Recently I read an article titled “10 Reasons You Should Take More Notice of What a Female Coach Has To Say”. I read this soon after four people sent me a different article titled “You should be dating a CrossFit Girl. Here’s why”. These articles might seem unrelated but it made me realize (or maybe remember) that being a woman can be tough, being a woman that CrossFits can be even harder, and being a female CrossFit coach is rewarding and intimidating at the same time.
For starters, I am NOT complaining. Being a female, especially one that CrossFits, is amazing. Up until three and a half years ago my hands had never touched a barbell, so is every tiny accomplishment exciting? You bet. Does it feel even better winning a competition when you hear people say “and they had GIRLS on their team!”? Absolutely. And ironically, these are the same things that make it intimidating.
Until reading the two articles, I didn’t put much thought into how people reacted towards me as a coach. Aside from the occasional “this guy doesn’t believe a word I’m saying because I don’t have a penis” conversation I’d had with my coach, I didn’t think my gender mattered in the gym. Oh but it does.
My first thought after reading the female coach article was “AWESOME”. I couldn’t have said it better myself. I’ve always felt like I deserved a little credit for having to struggle more to get certain lifts and movements. I wanted to send the article to everyone in the gym so the girls could relate to me a little better and the guys would listen more. A few days of reading this article every morning to psych myself up for class I started to realize – wait, I want men to read this article so they listen more? Do I really feel like every male takes what I say with a grain of salt?
The answer is, no, BUT, the moments that I’ve used a cue over and over only to hear “(male coaches name) showed me how to do double-unders/cleans/etc. He told me I just had to (insert the same cue I used 1000 times with them here)!” aren’t exactly few and far between. I, in no way, think that I am the best coach on the planet, but I’ve reached a point that I have busted my ass enough to live up to my mentors expectations yet still feel intimidated in a room full of men that, 99% of the time, haven’t been CrossFitting as long as me or spent as much time learning the subtle nuances of the movements. It can get frustrating to say the least.

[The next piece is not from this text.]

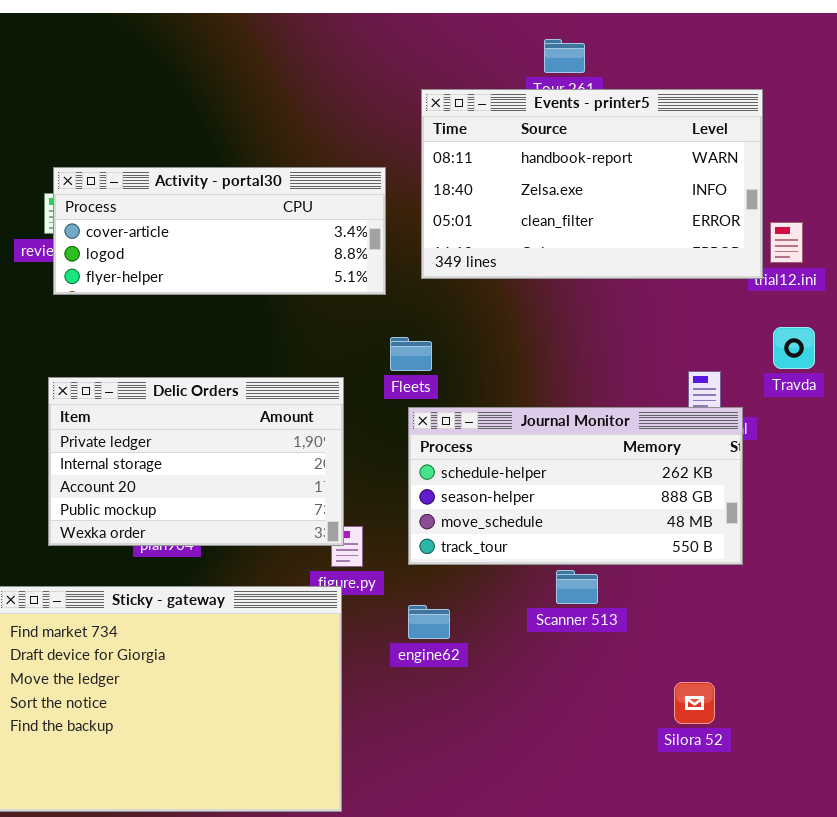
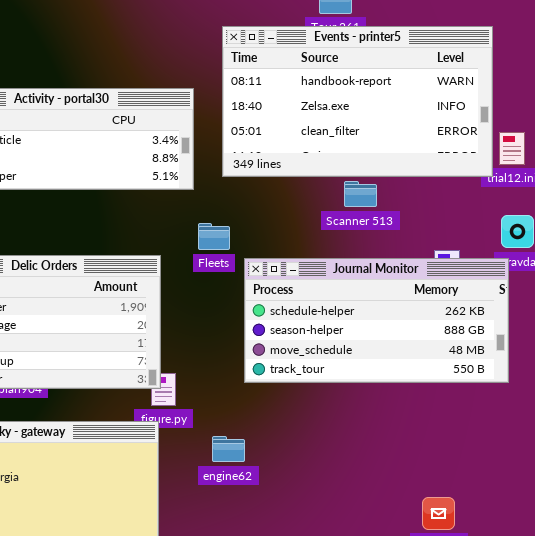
Journal Monitor: [408,407,743,565] -> [244,258,509,383], moved
Scanner 513: [556,570,598,604] -> [344,181,377,207], moved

I’ve also become more aware of how people react towards me now in regards to CrossFit; something that was my driving force to get out of bed at 5am during grad school when everyone else was nursing a hangover, that I am lucky enough to now call a career. This is obviously not something I take lightly–no one likes getting out of bed at 5am. CrossFit has become something that I am proud of yet hesitant to bring up and I don’t know if men have the same problem.

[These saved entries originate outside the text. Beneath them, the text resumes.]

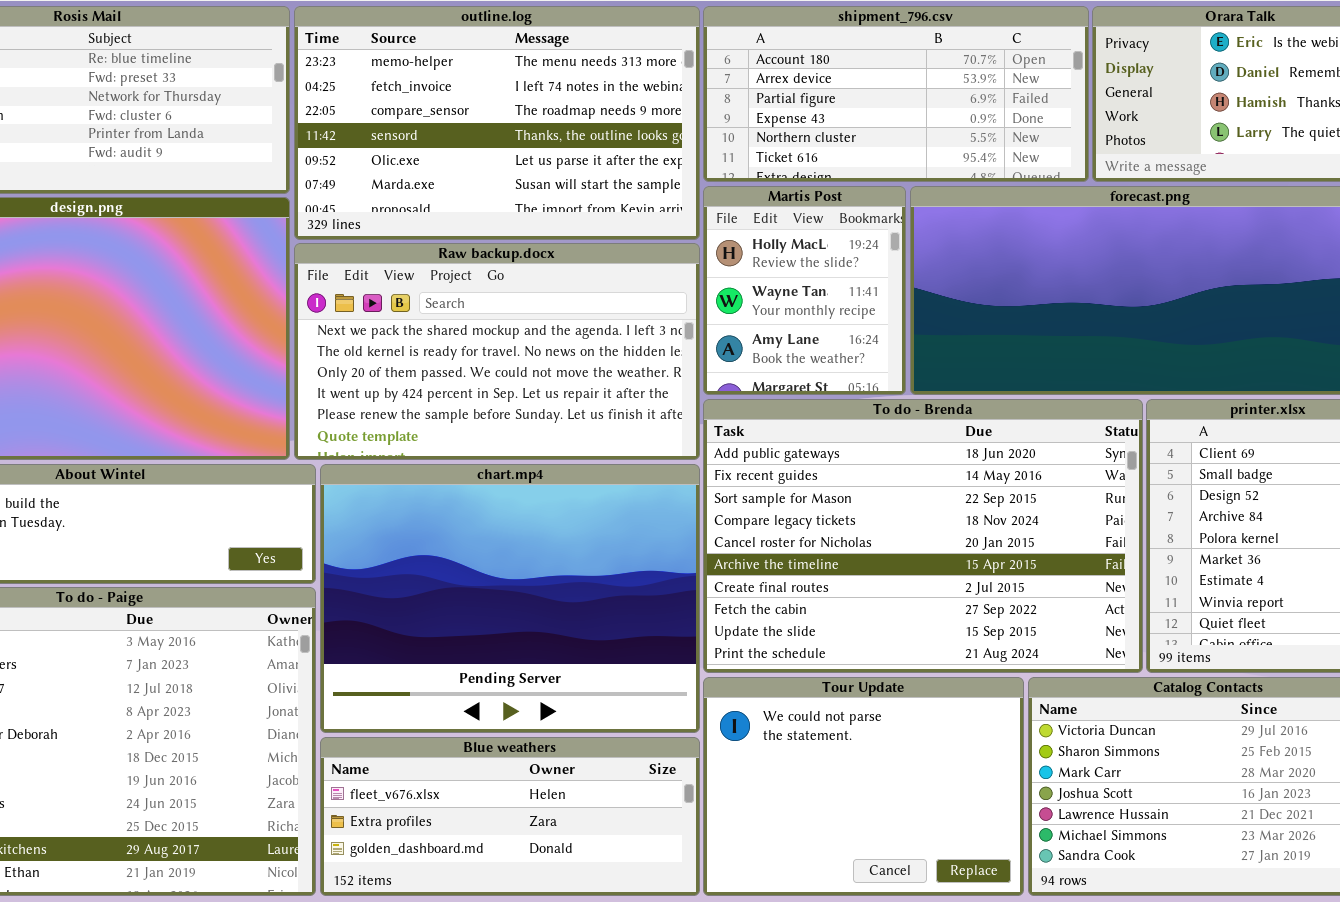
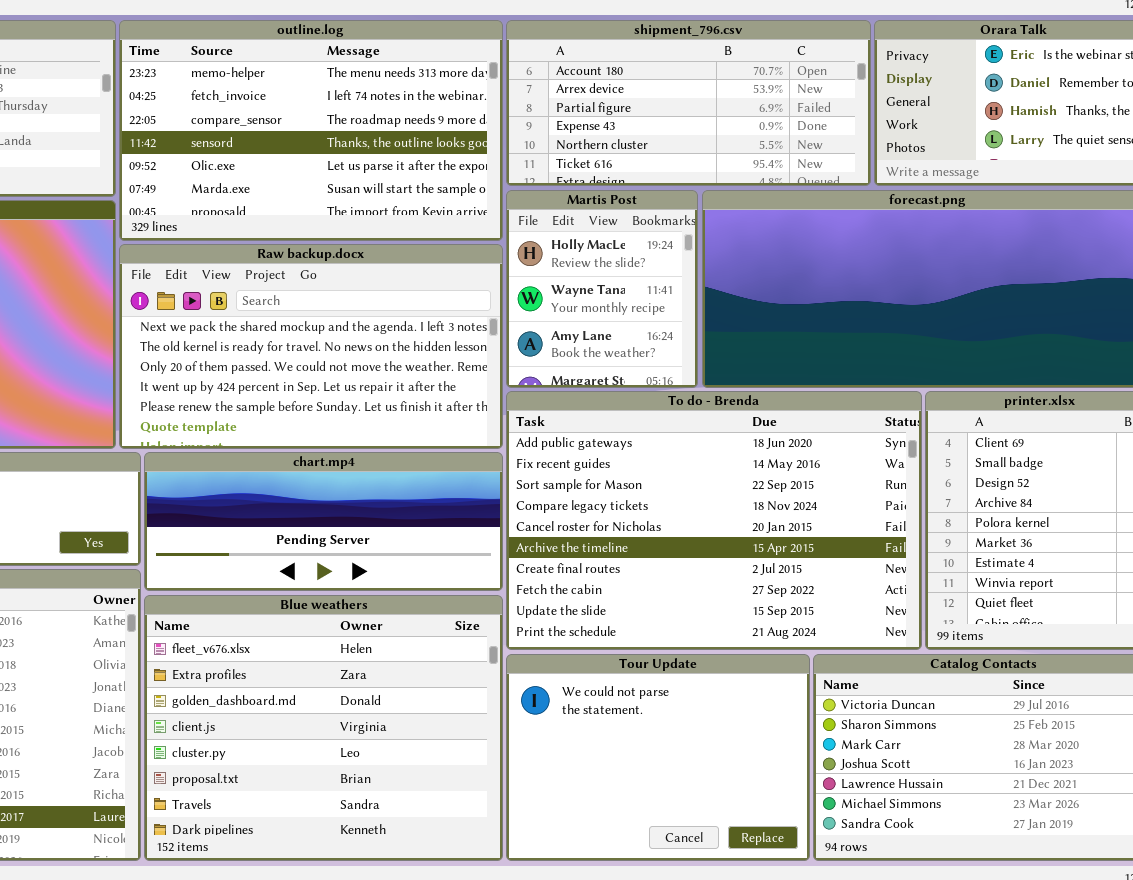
chart.mp4: [320,464,700,733] -> [144,452,503,591], resized
Blue weathers: [320,737,700,896] -> [144,595,503,861], resized

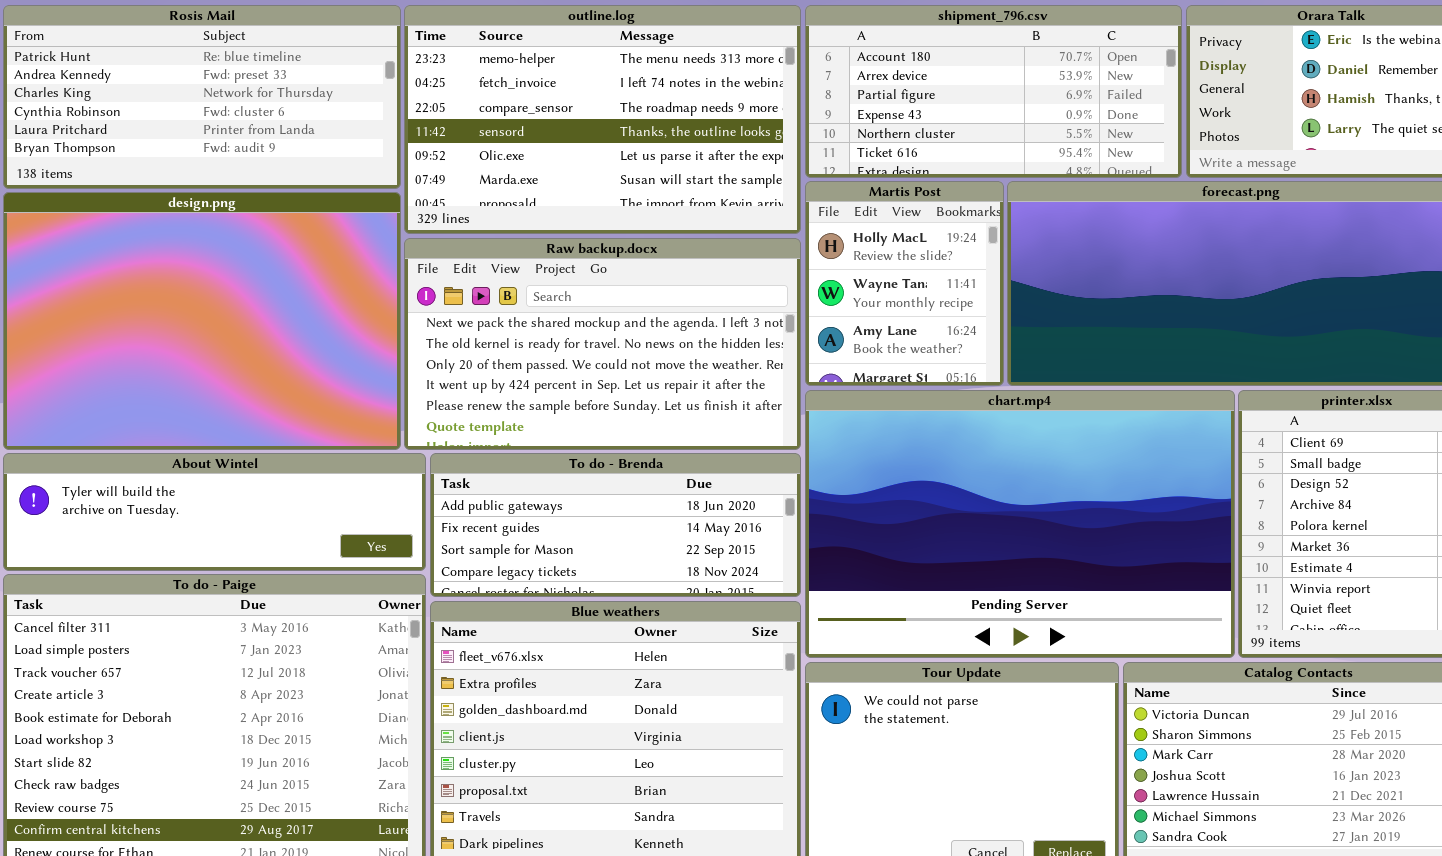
To do - Brenda: [506,391,922,650] -> [430,453,801,597], moved, resized
chart.mp4: [144,452,503,591] -> [805,390,1235,658], moved, resized

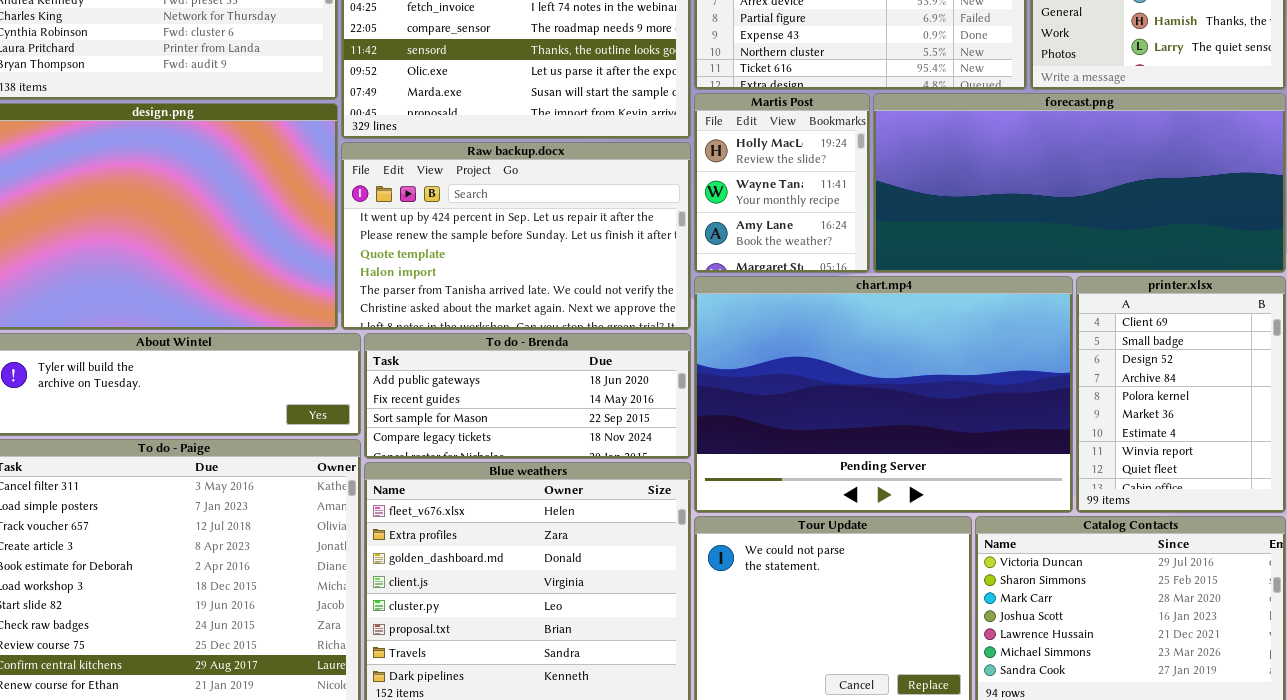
Raw backup.docx: [404,238,801,450] -> [341,142,691,330], scrolled down 3 rows

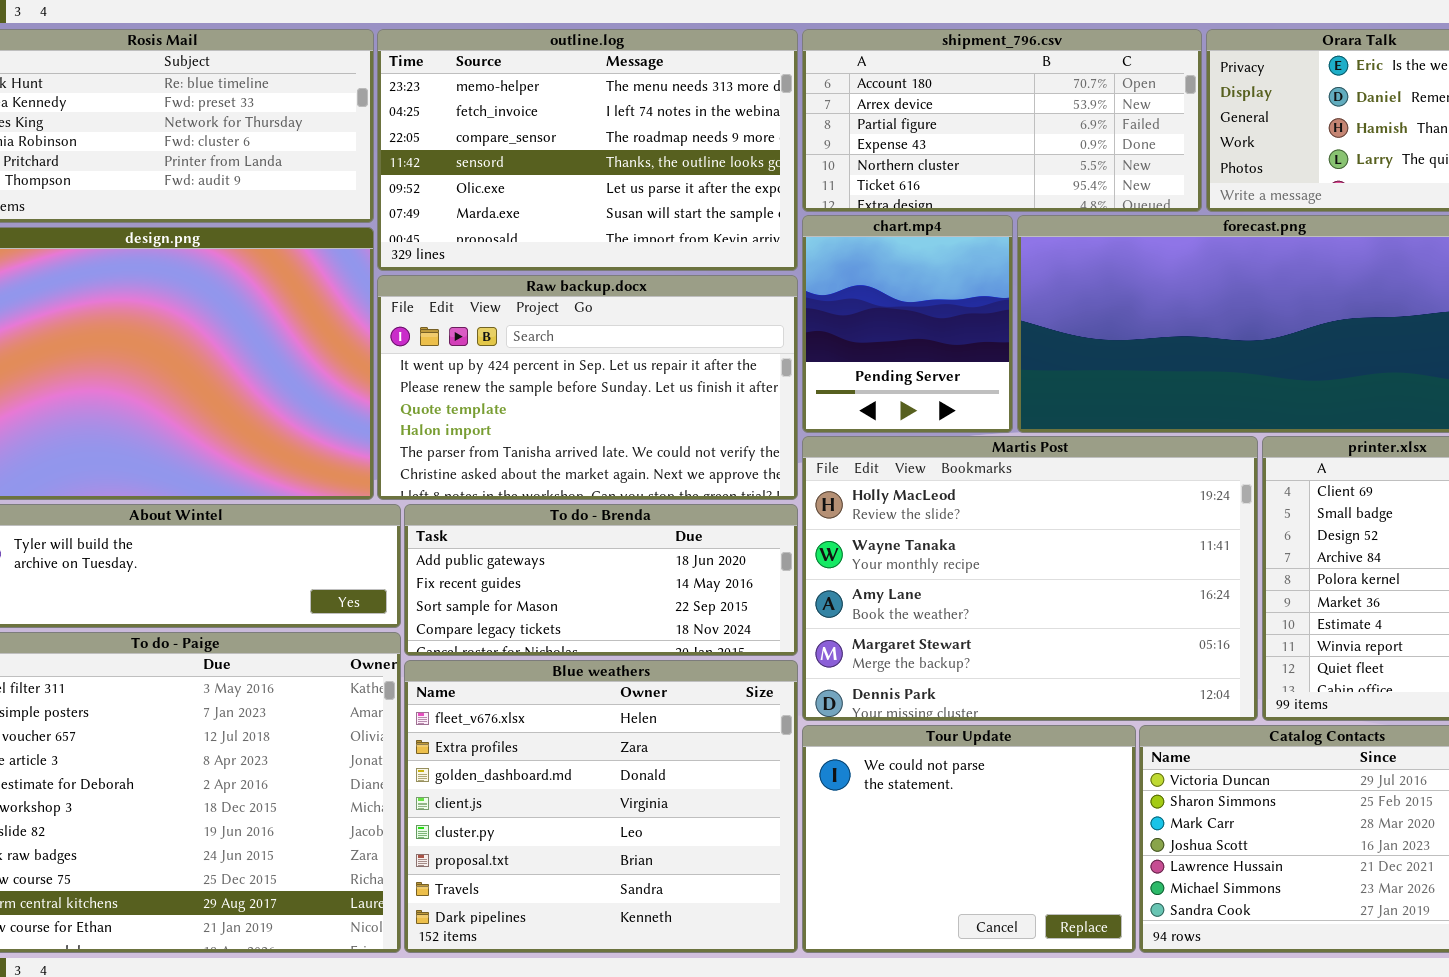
Martis Post: [694,93,870,273] -> [802,436,1258,721], moved, resized
chart.mp4: [694,276,1073,513] -> [802,215,1013,433], moved, resized

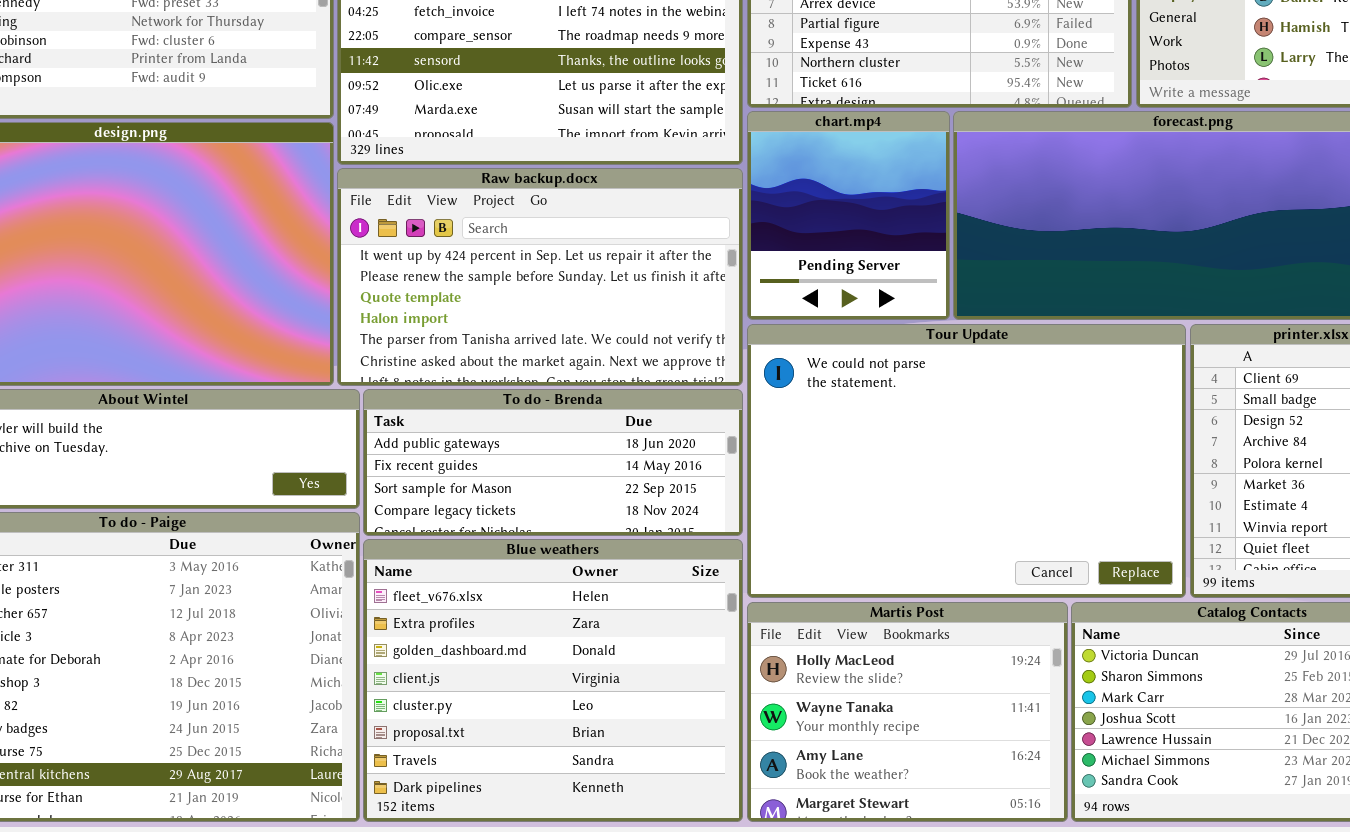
Martis Post: [802,436,1258,721] -> [747,602,1068,822], moved, resized
Tour Update: [802,725,1136,953] -> [747,324,1186,598], moved, resized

I’ve never seen an article convincing women why dating a man that CrossFits isn’t such a bad idea (yes, I looked). I’m newly single and back in the very scary world of bars and dating, I have had two men lose interest or ask if I was 1) gay or 2) trying to “get big” when my answer to “So what do you like to do?” wasn’t shop, sew, dance, cook or paint my girlfriends toes. I assume any man turned off by something I am not only passionate about but has gotten me in the best shape I’ve ever been in, is concerned less with what I can do and more with what he cannot.
Again, I am NOT complaining. But I do think it’s important to bring attention to the fact that the world wants me to be a picture perfect version of every woman on the cover of a magazine, yet using CrossFit as a tool makes me less feminine. I think it’s necessary to talk about the confidence I’ve gained BECAUSE I am a CrossFitter, that I have to tone down so I don’t make a male (notice I said a male, not a man) uncomfortable. (side note: boys don’t like when you tell them you could probably deadlift more than their body weight as you walk away to find a better suitor).
Most importantly, I have to acknowledge the fact that I am a woman and when it comes to coaching I KNOW WHAT I’M DOING. Attitude is everything. If I don’t recognize these issues and think about them, how am I ever going to move past them? If I have this thought in the back of my head all the time that they would listen better or trust me more if I was a man, can I really be the best coach I’m capable of being? If I’ve learned anything, it’s that you can only change the things you can control, and how other people feel about or react towards you is not one of them.